[Dataset entries]
_ _ _ _ _

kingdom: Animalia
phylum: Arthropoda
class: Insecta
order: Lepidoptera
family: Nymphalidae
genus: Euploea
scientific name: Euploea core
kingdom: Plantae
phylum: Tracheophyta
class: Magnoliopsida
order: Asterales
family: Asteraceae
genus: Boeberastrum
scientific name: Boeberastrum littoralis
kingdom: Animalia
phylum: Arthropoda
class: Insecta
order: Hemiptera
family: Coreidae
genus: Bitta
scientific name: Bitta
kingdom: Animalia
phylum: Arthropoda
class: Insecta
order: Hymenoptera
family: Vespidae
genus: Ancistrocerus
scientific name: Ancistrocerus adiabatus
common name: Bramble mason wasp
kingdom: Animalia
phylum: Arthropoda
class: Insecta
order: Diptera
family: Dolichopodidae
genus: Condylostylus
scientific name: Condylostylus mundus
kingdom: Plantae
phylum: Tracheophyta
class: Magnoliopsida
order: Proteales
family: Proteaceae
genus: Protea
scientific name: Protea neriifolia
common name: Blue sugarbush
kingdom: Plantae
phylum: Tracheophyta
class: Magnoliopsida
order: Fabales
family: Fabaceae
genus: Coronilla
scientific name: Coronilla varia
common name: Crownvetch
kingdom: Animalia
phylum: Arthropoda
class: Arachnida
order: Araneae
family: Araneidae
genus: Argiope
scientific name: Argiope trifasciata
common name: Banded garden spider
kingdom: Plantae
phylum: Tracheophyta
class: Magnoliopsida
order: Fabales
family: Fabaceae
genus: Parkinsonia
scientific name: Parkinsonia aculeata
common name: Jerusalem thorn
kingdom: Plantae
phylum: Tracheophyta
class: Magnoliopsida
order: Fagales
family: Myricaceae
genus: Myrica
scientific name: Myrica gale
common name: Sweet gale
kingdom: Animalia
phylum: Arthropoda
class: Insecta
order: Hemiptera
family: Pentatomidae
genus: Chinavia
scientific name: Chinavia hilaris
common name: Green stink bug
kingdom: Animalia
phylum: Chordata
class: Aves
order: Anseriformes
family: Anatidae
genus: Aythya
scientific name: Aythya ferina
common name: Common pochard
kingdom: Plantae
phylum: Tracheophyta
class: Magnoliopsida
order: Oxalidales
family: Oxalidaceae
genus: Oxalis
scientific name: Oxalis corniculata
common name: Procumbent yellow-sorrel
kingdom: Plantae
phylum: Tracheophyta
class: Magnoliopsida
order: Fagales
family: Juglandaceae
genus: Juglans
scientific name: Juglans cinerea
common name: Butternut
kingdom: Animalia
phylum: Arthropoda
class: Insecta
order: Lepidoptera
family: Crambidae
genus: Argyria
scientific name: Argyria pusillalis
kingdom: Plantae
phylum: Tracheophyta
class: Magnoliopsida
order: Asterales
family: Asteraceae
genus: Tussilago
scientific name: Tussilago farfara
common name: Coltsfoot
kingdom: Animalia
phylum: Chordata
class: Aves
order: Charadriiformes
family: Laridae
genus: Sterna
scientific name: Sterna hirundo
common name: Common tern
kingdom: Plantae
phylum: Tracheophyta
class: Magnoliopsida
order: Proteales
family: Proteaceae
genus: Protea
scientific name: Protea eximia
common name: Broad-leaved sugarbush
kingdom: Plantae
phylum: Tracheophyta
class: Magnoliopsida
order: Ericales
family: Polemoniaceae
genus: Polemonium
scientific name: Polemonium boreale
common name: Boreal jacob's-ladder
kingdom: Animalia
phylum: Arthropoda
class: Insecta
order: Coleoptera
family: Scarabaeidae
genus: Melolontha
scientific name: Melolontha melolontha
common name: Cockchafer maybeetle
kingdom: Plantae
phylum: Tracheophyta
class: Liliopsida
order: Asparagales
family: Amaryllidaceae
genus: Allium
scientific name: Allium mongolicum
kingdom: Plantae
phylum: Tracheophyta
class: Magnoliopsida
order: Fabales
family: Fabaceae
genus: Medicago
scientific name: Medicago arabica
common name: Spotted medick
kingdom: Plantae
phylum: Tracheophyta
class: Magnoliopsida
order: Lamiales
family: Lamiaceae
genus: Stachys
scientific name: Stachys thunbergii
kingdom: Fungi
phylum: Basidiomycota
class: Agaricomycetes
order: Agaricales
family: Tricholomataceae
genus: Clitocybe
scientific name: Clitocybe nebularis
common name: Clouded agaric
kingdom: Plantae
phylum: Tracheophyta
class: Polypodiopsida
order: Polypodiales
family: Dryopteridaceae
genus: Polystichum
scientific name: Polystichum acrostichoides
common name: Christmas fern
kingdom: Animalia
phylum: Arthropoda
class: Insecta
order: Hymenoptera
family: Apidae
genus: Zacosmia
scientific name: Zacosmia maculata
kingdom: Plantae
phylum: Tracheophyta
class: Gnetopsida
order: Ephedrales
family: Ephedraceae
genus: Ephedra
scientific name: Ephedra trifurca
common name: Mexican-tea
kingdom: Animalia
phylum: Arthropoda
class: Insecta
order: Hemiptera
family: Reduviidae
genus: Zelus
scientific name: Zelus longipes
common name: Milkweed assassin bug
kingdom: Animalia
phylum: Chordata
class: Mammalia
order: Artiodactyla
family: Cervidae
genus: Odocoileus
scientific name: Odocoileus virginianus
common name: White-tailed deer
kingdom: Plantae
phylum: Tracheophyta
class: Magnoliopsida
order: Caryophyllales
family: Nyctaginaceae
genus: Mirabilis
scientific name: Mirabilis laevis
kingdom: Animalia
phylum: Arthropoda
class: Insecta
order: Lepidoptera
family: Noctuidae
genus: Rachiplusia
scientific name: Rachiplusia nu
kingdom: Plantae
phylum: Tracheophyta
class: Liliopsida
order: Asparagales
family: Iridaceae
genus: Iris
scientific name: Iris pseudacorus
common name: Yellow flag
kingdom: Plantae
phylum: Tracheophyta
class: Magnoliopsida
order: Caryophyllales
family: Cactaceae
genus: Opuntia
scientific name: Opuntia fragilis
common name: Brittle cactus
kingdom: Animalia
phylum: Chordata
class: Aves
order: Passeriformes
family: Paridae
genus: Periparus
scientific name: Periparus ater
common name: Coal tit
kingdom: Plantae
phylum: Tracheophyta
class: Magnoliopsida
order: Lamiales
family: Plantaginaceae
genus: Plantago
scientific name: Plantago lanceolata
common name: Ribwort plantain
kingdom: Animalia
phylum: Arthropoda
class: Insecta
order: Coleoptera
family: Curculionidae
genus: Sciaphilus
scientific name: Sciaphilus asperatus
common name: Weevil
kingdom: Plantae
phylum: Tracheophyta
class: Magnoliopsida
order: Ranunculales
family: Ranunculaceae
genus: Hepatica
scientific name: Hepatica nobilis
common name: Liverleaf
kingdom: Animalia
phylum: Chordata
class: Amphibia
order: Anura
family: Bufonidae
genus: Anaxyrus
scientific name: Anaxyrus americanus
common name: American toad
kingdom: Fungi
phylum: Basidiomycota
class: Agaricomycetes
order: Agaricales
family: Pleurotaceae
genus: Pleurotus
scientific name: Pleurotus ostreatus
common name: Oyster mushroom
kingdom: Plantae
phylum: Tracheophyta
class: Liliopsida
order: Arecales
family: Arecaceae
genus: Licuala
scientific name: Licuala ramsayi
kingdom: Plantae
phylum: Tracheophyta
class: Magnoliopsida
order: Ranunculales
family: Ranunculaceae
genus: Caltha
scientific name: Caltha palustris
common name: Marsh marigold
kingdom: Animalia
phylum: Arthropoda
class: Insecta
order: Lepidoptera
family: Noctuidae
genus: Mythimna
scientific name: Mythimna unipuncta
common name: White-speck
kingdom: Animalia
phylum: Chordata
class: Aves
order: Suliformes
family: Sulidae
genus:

_ _ _ _ _

**What you will do:** Render these lines as a numbered list, with blank lines left out.

**Task response:**
1. kingdom: Animalia
2. phylum: Arthropoda
3. class: Insecta
4. order: Lepidoptera
5. family: Nymphalidae
6. genus: Euploea
7. scientific name: Euploea core
8. kingdom: Plantae
9. phylum: Tracheophyta
10. class: Magnoliopsida
11. order: Asterales
12. family: Asteraceae
13. genus: Boeberastrum
14. scientific name: Boeberastrum littoralis
15. kingdom: Animalia
16. phylum: Arthropoda
17. class: Insecta
18. order: Hemiptera
19. family: Coreidae
20. genus: Bitta
21. scientific name: Bitta
22. kingdom: Animalia
23. phylum: Arthropoda
24. class: Insecta
25. order: Hymenoptera
26. family: Vespidae
27. genus: Ancistrocerus
28. scientific name: Ancistrocerus adiabatus
29. common name: Bramble mason wasp
30. kingdom: Animalia
31. phylum: Arthropoda
32. class: Insecta
33. order: Diptera
34. family: Dolichopodidae
35. genus: Condylostylus
36. scientific name: Condylostylus mundus
37. kingdom: Plantae
38. phylum: Tracheophyta
39. class: Magnoliopsida
40. order: Proteales
41. family: Proteaceae
42. genus: Protea
43. scientific name: Protea neriifolia
44. common name: Blue sugarbush
45. kingdom: Plantae
46. phylum: Tracheophyta
47. class: Magnoliopsida
48. order: Fabales
49. family: Fabaceae
50. genus: Coronilla
51. scientific name: Coronilla varia
52. common name: Crownvetch
53. kingdom: Animalia
54. phylum: Arthropoda
55. class: Arachnida
56. order: Araneae
57. family: Araneidae
58. genus: Argiope
59. scientific name: Argiope trifasciata
60. common name: Banded garden spider
61. kingdom: Plantae
62. phylum: Tracheophyta
63. class: Magnoliopsida
64. order: Fabales
65. family: Fabaceae
66. genus: Parkinsonia
67. scientific name: Parkinsonia aculeata
68. common name: Jerusalem thorn
69. kingdom: Plantae
70. phylum: Tracheophyta
71. class: Magnoliopsida
72. order: Fagales
73. family: Myricaceae
74. genus: Myrica
75. scientific name: Myrica gale
76. common name: Sweet gale
77. kingdom: Animalia
78. phylum: Arthropoda
79. class: Insecta
80. order: Hemiptera
81. family: Pentatomidae
82. genus: Chinavia
83. scientific name: Chinavia hilaris
84. common name: Green stink bug
85. kingdom: Animalia
86. phylum: Chordata
87. class: Aves
88. order: Anseriformes
89. family: Anatidae
90. genus: Aythya
91. scientific name: Aythya ferina
92. common name: Common pochard
93. kingdom: Plantae
94. phylum: Tracheophyta
95. class: Magnoliopsida
96. order: Oxalidales
97. family: Oxalidaceae
98. genus: Oxalis
99. scientific name: Oxalis corniculata
100. common name: Procumbent yellow-sorrel
101. kingdom: Plantae
102. phylum: Tracheophyta
103. class: Magnoliopsida
104. order: Fagales
105. family: Juglandaceae
106. genus: Juglans
107. scientific name: Juglans cinerea
108. common name: Butternut
109. kingdom: Animalia
110. phylum: Arthropoda
111. class: Insecta
112. order: Lepidoptera
113. family: Crambidae
114. genus: Argyria
115. scientific name: Argyria pusillalis
116. kingdom: Plantae
117. phylum: Tracheophyta
118. class: Magnoliopsida
119. order: Asterales
120. family: Asteraceae
121. genus: Tussilago
122. scientific name: Tussilago farfara
123. common name: Coltsfoot
124. kingdom: Animalia
125. phylum: Chordata
126. class: Aves
127. order: Charadriiformes
128. family: Laridae
129. genus: Sterna
130. scientific name: Sterna hirundo
131. common name: Common tern
132. kingdom: Plantae
133. phylum: Tracheophyta
134. class: Magnoliopsida
135. order: Proteales
136. family: Proteaceae
137. genus: Protea
138. scientific name: Protea eximia
139. common name: Broad-leaved sugarbush
140. kingdom: Plantae
141. phylum: Tracheophyta
142. class: Magnoliopsida
143. order: Ericales
144. family: Polemoniaceae
145. genus: Polemonium
146. scientific name: Polemonium boreale
147. common name: Boreal jacob's-ladder
148. kingdom: Animalia
149. phylum: Arthropoda
150. class: Insecta
151. order: Coleoptera
152. family: Scarabaeidae
153. genus: Melolontha
154. scientific name: Melolontha melolontha
155. common name: Cockchafer maybeetle
156. kingdom: Plantae
157. phylum: Tracheophyta
158. class: Liliopsida
159. order: Asparagales
160. family: Amaryllidaceae
161. genus: Allium
162. scientific name: Allium mongolicum
163. kingdom: Plantae
164. phylum: Tracheophyta
165. class: Magnoliopsida
166. order: Fabales
167. family: Fabaceae
168. genus: Medicago
169. scientific name: Medicago arabica
170. common name: Spotted medick
171. kingdom: Plantae
172. phylum: Tracheophyta
173. class: Magnoliopsida
174. order: Lamiales
175. family: Lamiaceae
176. genus: Stachys
177. scientific name: Stachys thunbergii
178. kingdom: Fungi
179. phylum: Basidiomycota
180. class: Agaricomycetes
181. order: Agaricales
182. family: Tricholomataceae
183. genus: Clitocybe
184. scientific name: Clitocybe nebularis
185. common name: Clouded agaric
186. kingdom: Plantae
187. phylum: Tracheophyta
188. class: Polypodiopsida
189. order: Polypodiales
190. family: Dryopteridaceae
191. genus: Polystichum
192. scientific name: Polystichum acrostichoides
193. common name: Christmas fern
194. kingdom: Animalia
195. phylum: Arthropoda
196. class: Insecta
197. order: Hymenoptera
198. family: Apidae
199. genus: Zacosmia
200. scientific name: Zacosmia maculata
201. kingdom: Plantae
202. phylum: Tracheophyta
203. class: Gnetopsida
204. order: Ephedrales
205. family: Ephedraceae
206. genus: Ephedra
207. scientific name: Ephedra trifurca
208. common name: Mexican-tea
209. kingdom: Animalia
210. phylum: Arthropoda
211. class: Insecta
212. order: Hemiptera
213. family: Reduviidae
214. genus: Zelus
215. scientific name: Zelus longipes
216. common name: Milkweed assassin bug
217. kingdom: Animalia
218. phylum: Chordata
219. class: Mammalia
220. order: Artiodactyla
221. family: Cervidae
222. genus: Odocoileus
223. scientific name: Odocoileus virginianus
224. common name: White-tailed deer
225. kingdom: Plantae
226. phylum: Tracheophyta
227. class: Magnoliopsida
228. order: Caryophyllales
229. family: Nyctaginaceae
230. genus: Mirabilis
231. scientific name: Mirabilis laevis
232. kingdom: Animalia
233. phylum: Arthropoda
234. class: Insecta
235. order: Lepidoptera
236. family: Noctuidae
237. genus: Rachiplusia
238. scientific name: Rachiplusia nu
239. kingdom: Plantae
240. phylum: Tracheophyta
241. class: Liliopsida
242. order: Asparagales
243. family: Iridaceae
244. genus: Iris
245. scientific name: Iris pseudacorus
246. common name: Yellow flag
247. kingdom: Plantae
248. phylum: Tracheophyta
249. class: Magnoliopsida
250. order: Caryophyllales
251. family: Cactaceae
252. genus: Opuntia
253. scientific name: Opuntia fragilis
254. common name: Brittle cactus
255. kingdom: Animalia
256. phylum: Chordata
257. class: Aves
258. order: Passeriformes
259. family: Paridae
260. genus: Periparus
261. scientific name: Periparus ater
262. common name: Coal tit
263. kingdom: Plantae
264. phylum: Tracheophyta
265. class: Magnoliopsida
266. order: Lamiales
267. family: Plantaginaceae
268. genus: Plantago
269. scientific name: Plantago lanceolata
270. common name: Ribwort plantain
271. kingdom: Animalia
272. phylum: Arthropoda
273. class: Insecta
274. order: Coleoptera
275. family: Curculionidae
276. genus: Sciaphilus
277. scientific name: Sciaphilus asperatus
278. common name: Weevil
279. kingdom: Plantae
280. phylum: Tracheophyta
281. class: Magnoliopsida
282. order: Ranunculales
283. family: Ranunculaceae
284. genus: Hepatica
285. scientific name: Hepatica nobilis
286. common name: Liverleaf
287. kingdom: Animalia
288. phylum: Chordata
289. class: Amphibia
290. order: Anura
291. family: Bufonidae
292. genus: Anaxyrus
293. scientific name: Anaxyrus americanus
294. common name: American toad
295. kingdom: Fungi
296. phylum: Basidiomycota
297. class: Agaricomycetes
298. order: Agaricales
299. family: Pleurotaceae
300. genus: Pleurotus
301. scientific name: Pleurotus ostreatus
302. common name: Oyster mushroom
303. kingdom: Plantae
304. phylum: Tracheophyta
305. class: Liliopsida
306. order: Arecales
307. family: Arecaceae
308. genus: Licuala
309. scientific name: Licuala ramsayi
310. kingdom: Plantae
311. phylum: Tracheophyta
312. class: Magnoliopsida
313. order: Ranunculales
314. family: Ranunculaceae
315. genus: Caltha
316. scientific name: Caltha palustris
317. common name: Marsh marigold
318. kingdom: Animalia
319. phylum: Arthropoda
320. class: Insecta
321. order: Lepidoptera
322. family: Noctuidae
323. genus: Mythimna
324. scientific name: Mythimna unipuncta
325. common name: White-speck
326. kingdom: Animalia
327. phylum: Chordata
328. class: Aves
329. order: Suliformes
330. family: Sulidae
331. genus:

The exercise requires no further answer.